For Essex, the need to salvage something is even more acute than their opponents. Unlike Warwickshire, who lead the AXA Sunday League, they are in grave danger of taking nothing from a season which, promising great riches by the half-way stage - when they headed both Championship and Sunday League - now threatens to be remembered for little more than the retirement of Graham Gooch.
Apart from their hairline win over Glamorgan in the semi-finals, they have failed to win a game in any shape or form during August. It is a record that, despite yesterday's win against Lancashire in the Championship, does not bode well against a confident team who have twice thrashed them in the preceding week and whose one-day cricket is back to its functional best.
With the club captain, Tim Munton, as well as his deputy, Nick Knight, missing much of the season through injury, Warwickshire have, under the leadership of Neil Smith (a specialist one-day captain long before the Aussies dreamed up the wheeze), rekindled the spirit, if not quite the zany adventure, of the Dermot Reeve years. These days they stick to the basics, and do them well, a bits-and-pieces team bound together by the menacing presence of Allan Donald, probably the world's fastest bowler.
Donald, who tends to bowl the majority of his overs in the middle of the innings, when batsmen are looking to accelerate, is the obstacle Essex have to circumvent without losing too many casualties.
And yet where Donald really scores is when he does not even have the ball in his hand - often just the threat of him is usually enough to persuade teams to take irrational risks against the likes of Dougie Brown, Graham Welch and Gladstone Small.
Unlike their Essex counterparts Mark Ilott and Ashley Cowan, who tend to attack, the trio adopt an unwavering discipline towards their early spells. In order to avoid the trap so many fall into, Paul Prichard's team must take every precaution to not be four down by the time the South African comes on.
Mind you, with Stuart Law, Essex's shot-playing Australian, set to open the innings, Donald may be persuaded to take the new ball. Law, who missed last year's final through international commitments, has been so dominant in the Essex batting line-up that his early departure would be certain to affect morale.

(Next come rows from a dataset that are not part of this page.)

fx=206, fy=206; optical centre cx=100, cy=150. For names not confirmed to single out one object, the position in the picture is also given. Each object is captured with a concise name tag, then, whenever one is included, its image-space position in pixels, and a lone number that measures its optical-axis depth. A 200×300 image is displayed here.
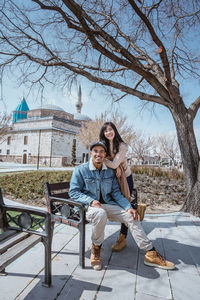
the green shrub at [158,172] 10.18
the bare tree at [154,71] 4.85
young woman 3.02
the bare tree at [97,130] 27.38
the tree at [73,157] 35.70
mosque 38.94
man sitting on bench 2.52
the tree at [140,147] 39.72
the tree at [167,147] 40.84
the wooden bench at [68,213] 2.52
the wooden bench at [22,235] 1.94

Desperate to have some silverware to show for his two brilliant seasons with the club, Law's plan is to try to bat for at least 50 overs which, judging by some of the electric starts he has given Essex over the season, could mean that a double century may not entirely be comicbook fantasy.
Law's presence aside, Essex's confidence will have been boosted by the return from injury of both Prichard (hamstring) and Ronnie Irani (torn rib muscle). However, despite a repeated intravenous cocktail of vitamins and amino acids, courtesy of a specialist in Munich, Irani is unlikely to bowl, something that could compromise the final balance of the side.
Providing the pitch is a great deal less bowler friendly than last year's uneven surface (never guaranteed at Lord's at this time of year) a high- scoring game could be in prospect, though Warwickshire, their depth and versatility in all departments, are deserved favourites, particularly now that Knight, keen to put one over his old county, has been restored as opener.
And yet if anyone can confound the form book it is Essex, whose tendency to veer from calamity to brilliance is as ingrained as the worry lines on their supporters' faces. Providing memories of last year's debacle do not come back to haunt them at the crucial moments, the cup could be making its way back into the trophy cabinet at Chelmsford.